The curious thing about monsters, though, is that they seem to follow
internal laws. While a two-headed calf may seem to us to be randomly
defective, it isn't. When biologists studied freaks they found that the
same type of monstrosities appeared in many species, and that their
freakishness could even be categorized. For instance, a cyclops -- a
relatively common freak in mammals, including humans-born with a single
centrally positioned eye, will almost always have its nostrils located
above its eye. This is true regardless of the species in which it
appears. Similarly, two-headedness is much more common than
three-headedness. Since neither mutation is a variation that offers
reproductive advantage, since few of these freaks survive, natural
selection cannot be selecting one over the other. This mutant order must
be internally generated.
In the early and mid-19th century a French father and son team, Etienne
and Isidore Geoffroy Saint Hilaire, devised a classification scheme for
natural monsters. Their taxonomy of mutants paralleled the Linnean
system of natural species: every monstrosity was assigned a class,
order, family, genus, and even species. Their work became the foundation
of the modern science of monsters -- teratology. Orderly form, the Hilaires
implied, extended beyond natural selection.
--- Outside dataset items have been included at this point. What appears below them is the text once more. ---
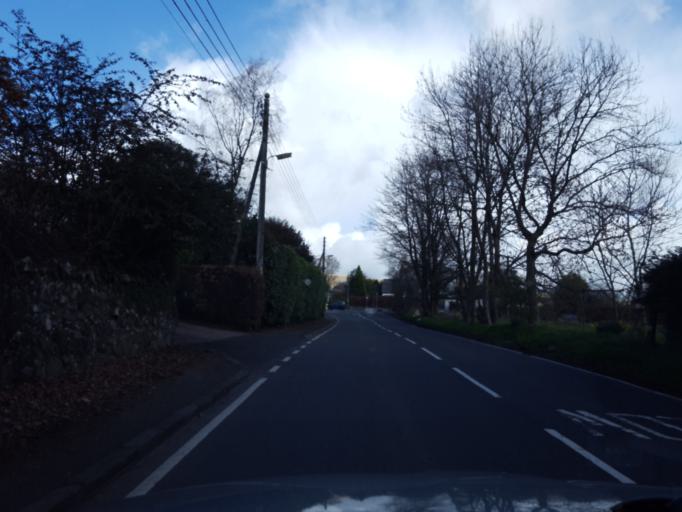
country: GB
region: Scotland
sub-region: Clackmannanshire
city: Dollar
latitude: 56.1944
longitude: -3.6060
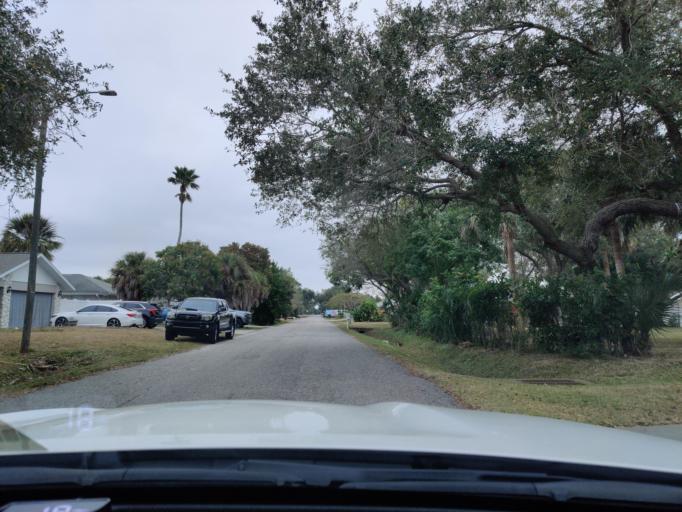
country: US
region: Florida
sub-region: Sarasota County
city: South Venice
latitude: 27.0387
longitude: -82.4096
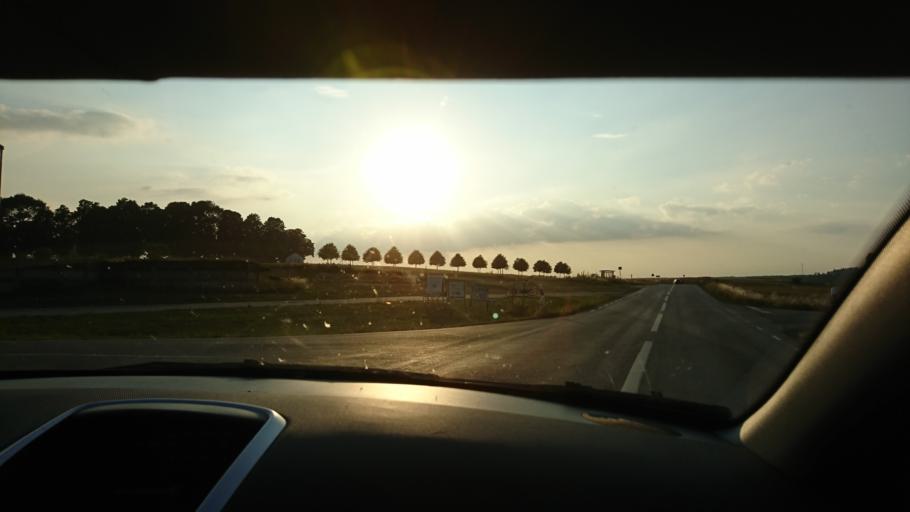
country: SE
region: Skane
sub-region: Simrishamns Kommun
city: Kivik
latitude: 55.7142
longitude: 14.1550
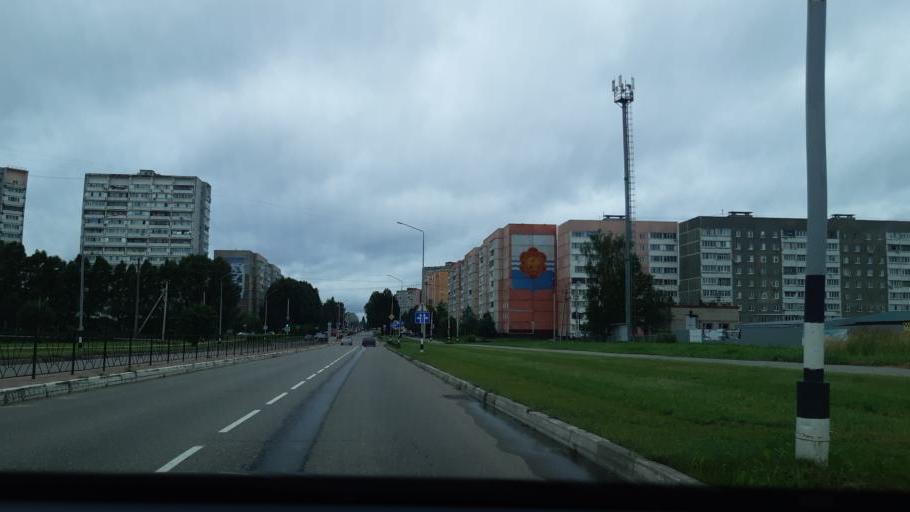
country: RU
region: Smolensk
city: Desnogorsk
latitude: 54.1461
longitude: 33.2825
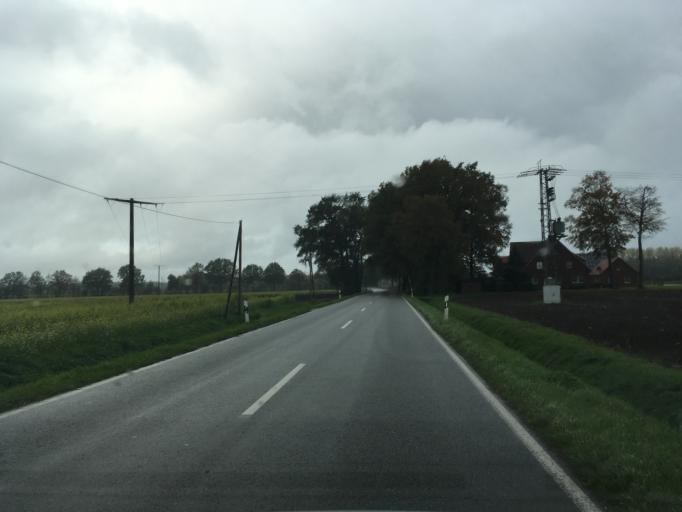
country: DE
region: North Rhine-Westphalia
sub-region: Regierungsbezirk Munster
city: Velen
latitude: 51.8658
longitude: 7.0322
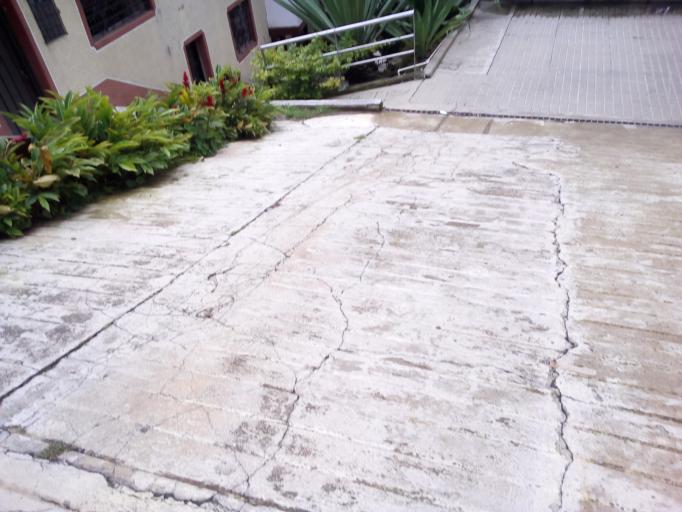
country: CO
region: Tolima
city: Ibague
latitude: 4.4470
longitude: -75.2430
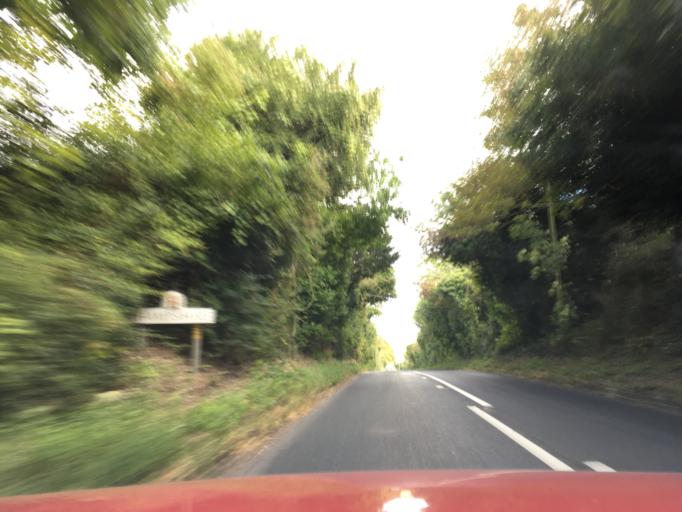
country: GB
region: England
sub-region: Hampshire
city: East Dean
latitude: 51.1162
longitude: -1.6275
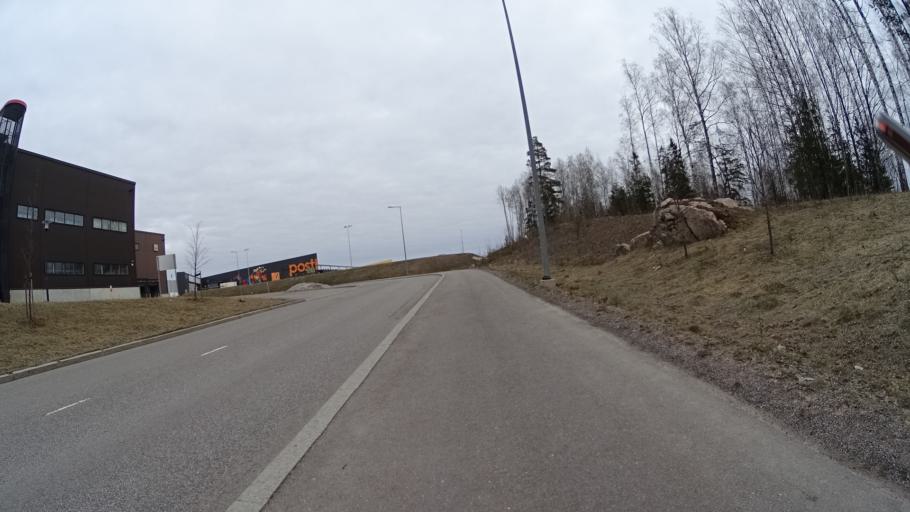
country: FI
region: Uusimaa
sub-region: Helsinki
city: Teekkarikylae
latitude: 60.3016
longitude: 24.8950
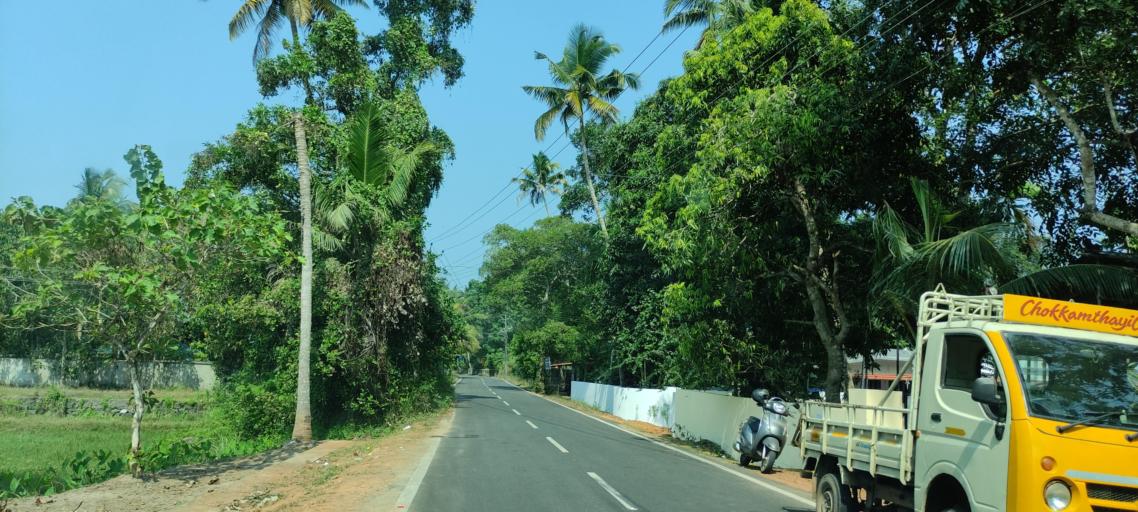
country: IN
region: Kerala
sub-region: Alappuzha
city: Shertallai
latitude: 9.5968
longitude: 76.3116
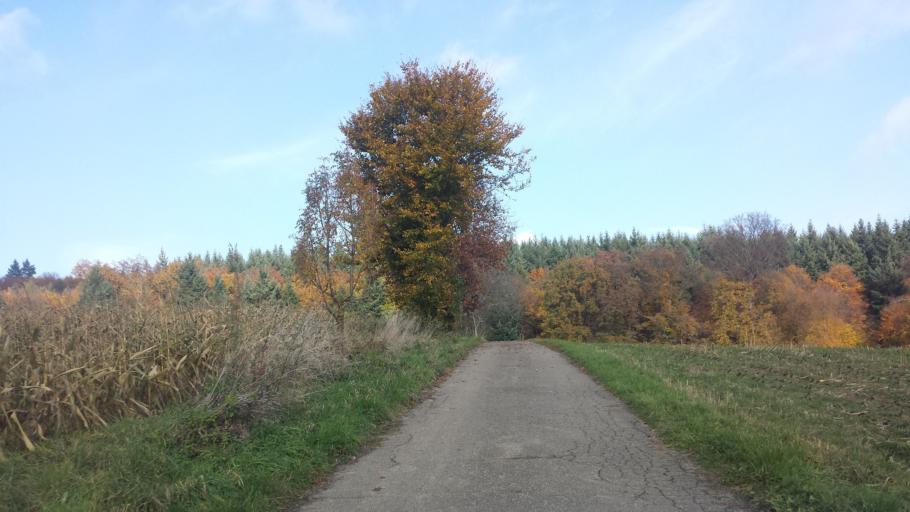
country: DE
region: Baden-Wuerttemberg
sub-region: Karlsruhe Region
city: Gondelsheim
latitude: 49.1034
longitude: 8.6716
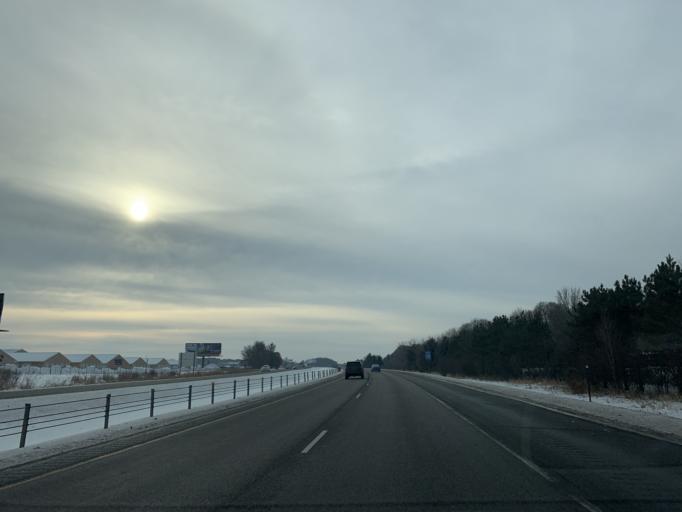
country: US
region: Minnesota
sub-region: Chisago County
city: Wyoming
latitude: 45.3312
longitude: -93.0048
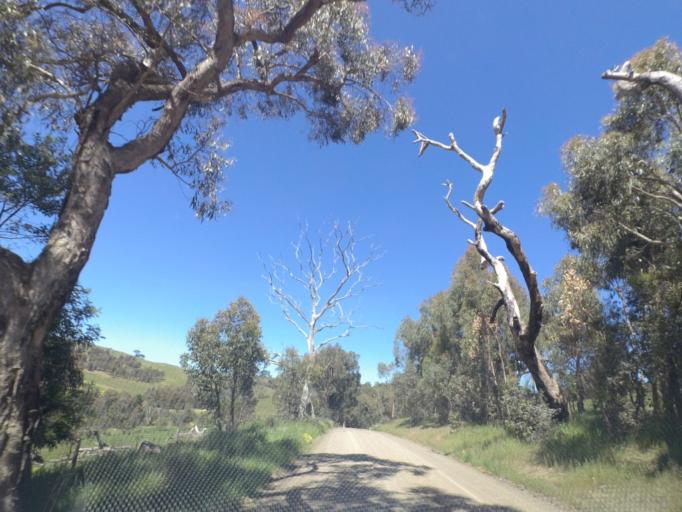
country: AU
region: Victoria
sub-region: Whittlesea
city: Whittlesea
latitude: -37.2770
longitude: 145.0161
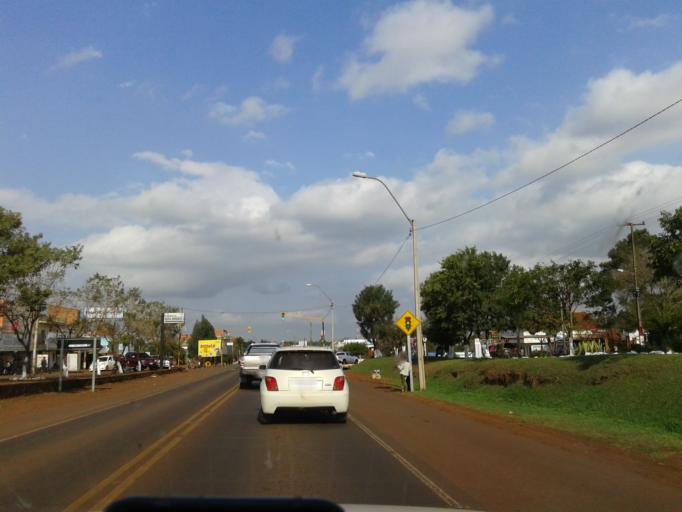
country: PY
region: Itapua
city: Arquitecto Tomas Romero Pereira
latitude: -26.5284
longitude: -55.2614
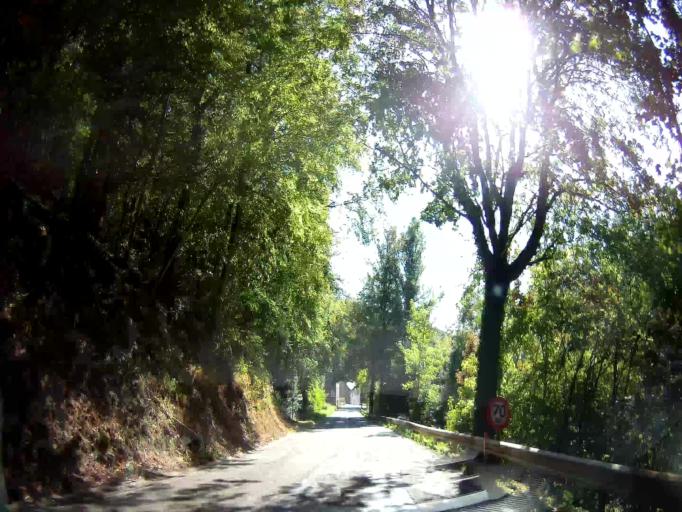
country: BE
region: Wallonia
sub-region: Province de Namur
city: Houyet
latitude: 50.2228
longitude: 4.9872
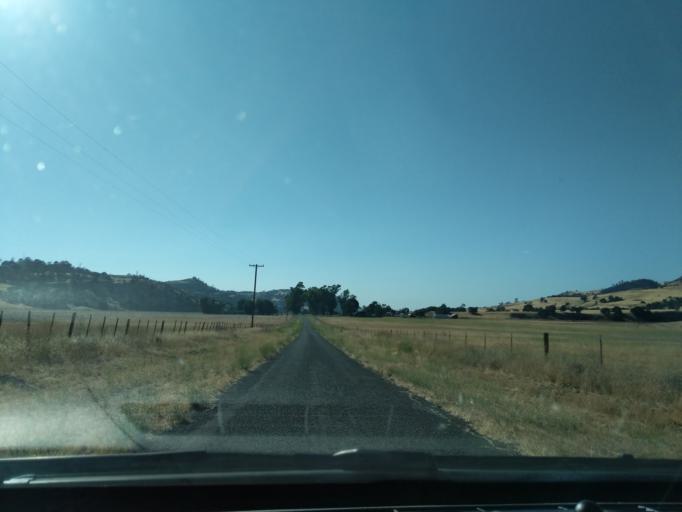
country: US
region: California
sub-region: Fresno County
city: Coalinga
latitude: 36.1081
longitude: -120.7136
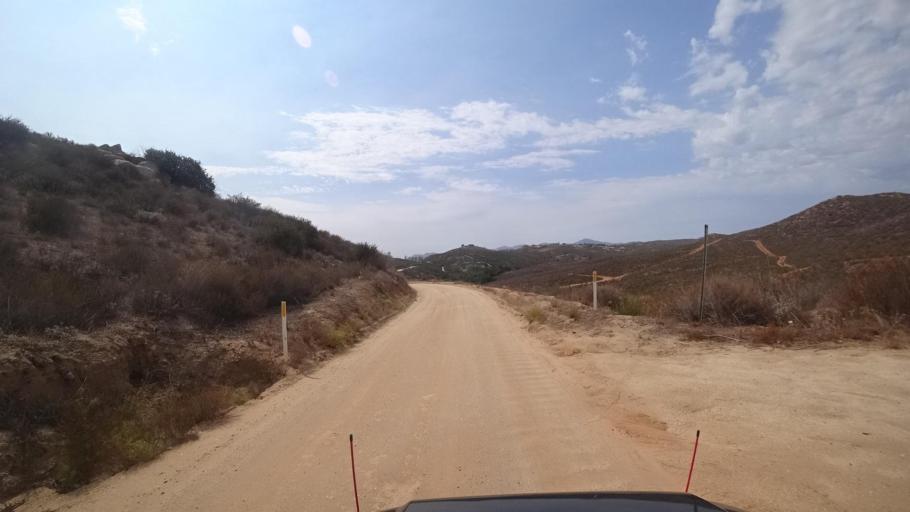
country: US
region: California
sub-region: San Diego County
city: Ramona
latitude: 33.1067
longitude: -116.8235
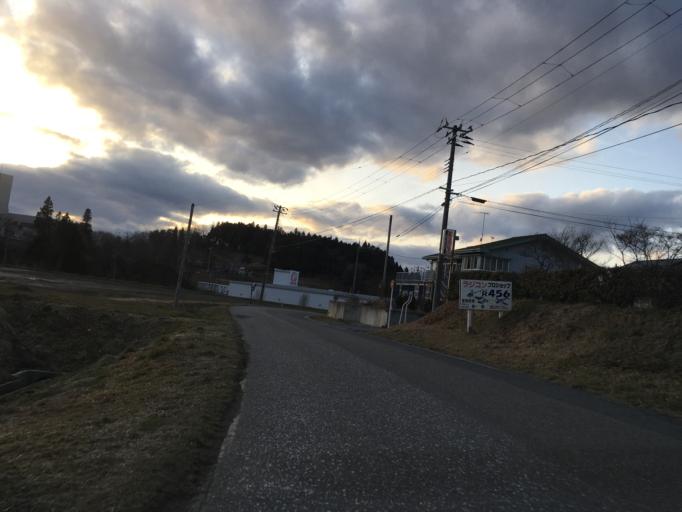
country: JP
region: Iwate
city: Ichinoseki
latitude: 38.8686
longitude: 141.3554
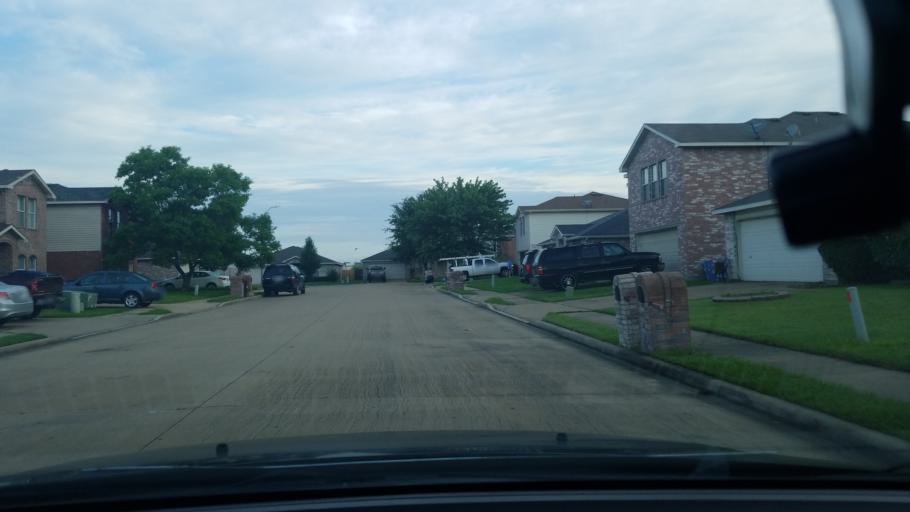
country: US
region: Texas
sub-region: Dallas County
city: Balch Springs
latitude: 32.7647
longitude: -96.6451
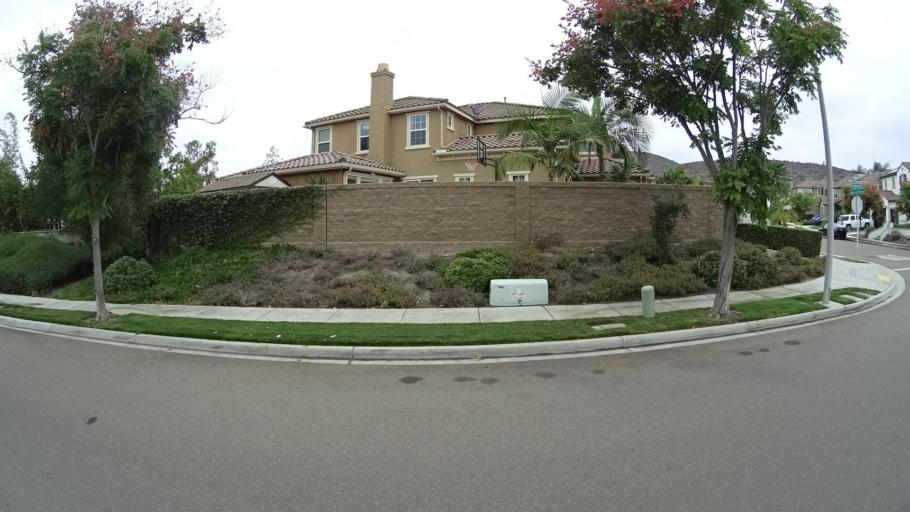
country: US
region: California
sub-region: San Diego County
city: Fairbanks Ranch
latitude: 33.0264
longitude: -117.1178
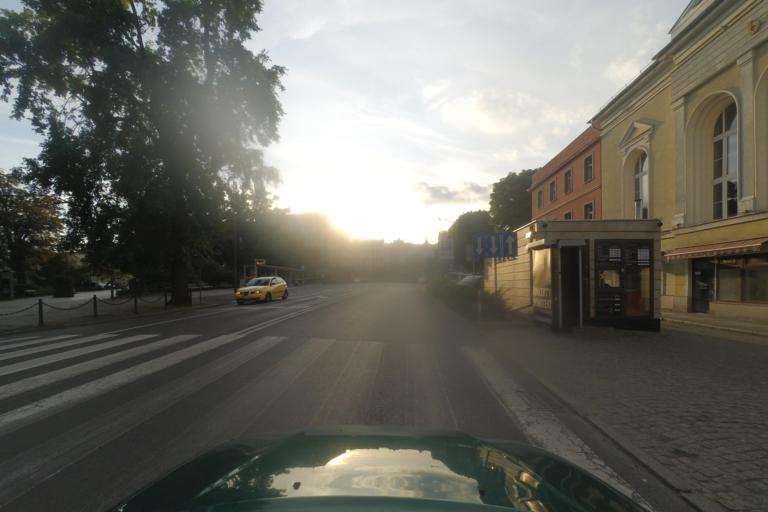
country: PL
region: Lower Silesian Voivodeship
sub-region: Powiat swidnicki
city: Swidnica
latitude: 50.8411
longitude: 16.4842
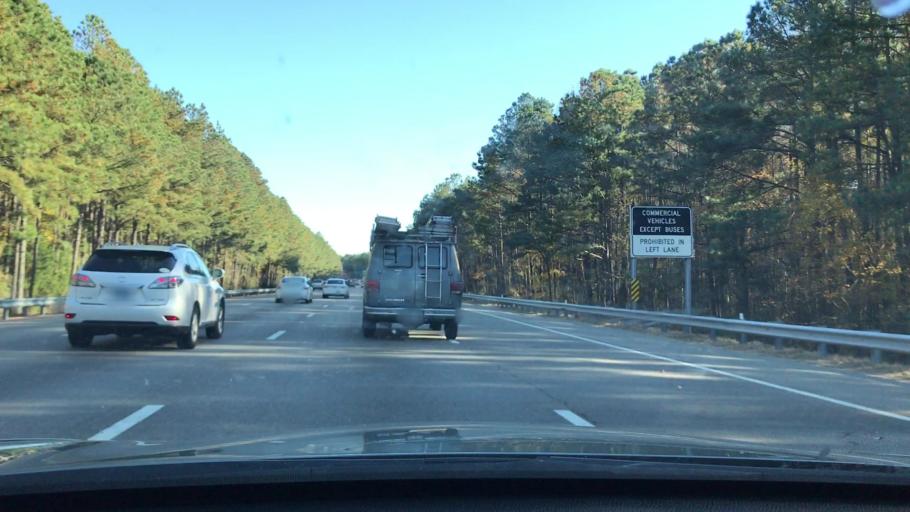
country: US
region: Virginia
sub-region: Henrico County
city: Glen Allen
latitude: 37.6641
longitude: -77.4799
Pere Alberch, at the Museum of Comparative Zoology at Harvard, is the
modern spokesman for the importance of teratology in evolutionary
biology. He interprets teratologies as overlooked blueprints for strong
internal self-organization within living organisms. He states,
"Teratologies are a superb document of the potentiality of a given
developmental process. In spite of strong negative selection,
teratologies are not only generated in an organized and discrete manner
but they also exhibit generalized transformational rules. These
properties are not exclusive to teratology; rather they are general
properties of all developmental systems."
The orderly makeup of monsters -- it is after all a well -- formed foot which
erupts out of a mutant Drosophila's forehead -- speaks of a deep underlying
internal force which helps guide the outward shape of organisms. This
"internalist" approach differs from the orthodox "externalist" approach
of most adaptationists who see ubiquitous natural selection as the major
shaping force. As a dissenting internalist, Alberch writes:
The internalist approach assumes, and this is a key assumption, that
morphological diversity is generated by perturbations in parameter
values (such as rates of diffusion, cell adhesion, etc....) while the
structure of the interactions among the components remains constant.
Given this assumption, even if the parameters of the system are randomly
perturbed, by either genetic mutation, environmental variance or
experimental manipulation during development, the system will generate a
limited and discrete subset of phenotypes. Thus the realm of possible
forms is a property of the internal structure of the system.
Thus we have two-headed freaks for perhaps the same reason we have
bilateral arms; most likely neither is due to natural selection. Rather,
internal structure, particularly the structure of the genome, and the
accumulated morphogenesis of development, may be an equal or greater
influence upon the variety of biological organizations possible.